Local | Mandy Zheng 22 Oct 2020

People are being told not to rush for a free flu jab as a scheme starts today. For the Hospital Authority has more doses of vaccine ready than last year.

The message came as Hong Kong recorded eight new Covid-19 cases yesterday. But only one was a local case - a 66-year-old resident of Kwai Chung's Home of Treasure.

The other seven involve arrivals from the Philippines, India, the United States, Ethiopia and Belgium, taking the total case tally of coronavirus infections to 5,269, with 105 deaths.

On the flu vaccine, Hospital Authority chief infection control officer Raymond Lai Wai-man said 480,000 doses - 20,000 more than last year - are prepared.

The two-phase program will first serve the elderly, children and people with disabilities visiting public clinics and public hospitals' outpatient departments. Then, from November 11, all citizens above 65 can get shots.

Doctors can advise on eligibility or the scheme, but no application in advance is needed for now, Lai said. Appointments will only be required for the second batch.

So "there's no need to rush to make appointments," Lai added, noting the flu season usually peaks in January and February.

But he urged people in high-risk groups to get jabs as those infected with both Covid-19 and seasonal flu have more severe symptoms.

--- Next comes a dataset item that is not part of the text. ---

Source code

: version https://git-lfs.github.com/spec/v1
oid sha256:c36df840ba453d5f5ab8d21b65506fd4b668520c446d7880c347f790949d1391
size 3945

Also, Lai said, most Hongkongers might not have antibodies as there was a decrease in flu patient numbers last winter due to mask-wearing and other efforts against Covid-19.

He also warned that health facilities, burdened by the coronavirus, could collapse under a need to take in a large number of flu patients as well, which would also mean a higher risk of cross-infection.

On a related topic, David Hui Shu-cheong, a respiratory expert at the Chinese University, said the restart of local tours from tomorrow carries risk.

All tour members would need to be quarantined if one contracted Covid-19, he noted.

And requiring a group capped at 30 people to be tested for the virus before setting off is only a "symbolic" gesture, Hui said, as they could be infected later.

He suggested people split into smaller groups and have fixed seats on a bus to help contact tracing.